WHAT THE TASK REQUIRES: Reproduce the first line of the entries that follow and each later line, word for word, ending with the one containing "Page size: 1241x1754.".

START ENTRIES SUPPLIED

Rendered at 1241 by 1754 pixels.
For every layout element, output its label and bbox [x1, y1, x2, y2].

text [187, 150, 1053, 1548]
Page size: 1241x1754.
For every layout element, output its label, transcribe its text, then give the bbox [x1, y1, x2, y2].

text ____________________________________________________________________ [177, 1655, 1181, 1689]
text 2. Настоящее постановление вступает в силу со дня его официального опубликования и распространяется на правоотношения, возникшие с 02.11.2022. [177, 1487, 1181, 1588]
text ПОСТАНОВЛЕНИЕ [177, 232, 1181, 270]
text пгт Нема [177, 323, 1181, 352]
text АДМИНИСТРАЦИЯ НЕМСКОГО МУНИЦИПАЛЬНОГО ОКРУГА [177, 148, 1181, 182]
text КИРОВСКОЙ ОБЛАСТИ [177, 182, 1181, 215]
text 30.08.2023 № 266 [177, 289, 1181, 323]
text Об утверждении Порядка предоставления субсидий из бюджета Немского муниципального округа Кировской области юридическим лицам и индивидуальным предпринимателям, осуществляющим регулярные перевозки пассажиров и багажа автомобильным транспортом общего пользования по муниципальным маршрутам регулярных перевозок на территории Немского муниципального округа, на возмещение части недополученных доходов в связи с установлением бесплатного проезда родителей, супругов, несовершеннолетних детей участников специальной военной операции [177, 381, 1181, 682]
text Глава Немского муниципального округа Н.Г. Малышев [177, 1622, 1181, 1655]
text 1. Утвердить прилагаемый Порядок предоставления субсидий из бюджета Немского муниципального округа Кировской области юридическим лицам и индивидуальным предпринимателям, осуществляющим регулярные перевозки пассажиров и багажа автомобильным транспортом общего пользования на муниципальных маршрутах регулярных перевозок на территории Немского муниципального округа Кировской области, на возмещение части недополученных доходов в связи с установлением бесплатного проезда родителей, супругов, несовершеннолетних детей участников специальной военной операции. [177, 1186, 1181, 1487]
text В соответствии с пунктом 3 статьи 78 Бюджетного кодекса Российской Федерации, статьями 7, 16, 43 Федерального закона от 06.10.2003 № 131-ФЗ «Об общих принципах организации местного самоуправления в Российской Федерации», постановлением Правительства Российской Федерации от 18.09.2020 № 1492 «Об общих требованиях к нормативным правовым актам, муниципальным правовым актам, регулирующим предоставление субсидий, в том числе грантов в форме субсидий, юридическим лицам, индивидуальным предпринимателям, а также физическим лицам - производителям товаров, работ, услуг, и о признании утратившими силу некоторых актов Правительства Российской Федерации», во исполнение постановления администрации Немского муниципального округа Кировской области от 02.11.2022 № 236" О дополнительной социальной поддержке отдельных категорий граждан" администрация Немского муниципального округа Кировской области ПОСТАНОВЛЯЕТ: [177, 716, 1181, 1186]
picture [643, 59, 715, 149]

END ENTRIES SUPPLIED

ANSWER BOX:
Rendered at 1241 by 1754 pixels.
For every layout element, output its label and bbox [x1, y1, x2, y2].

text [187, 150, 1053, 1548]
Page size: 1241x1754.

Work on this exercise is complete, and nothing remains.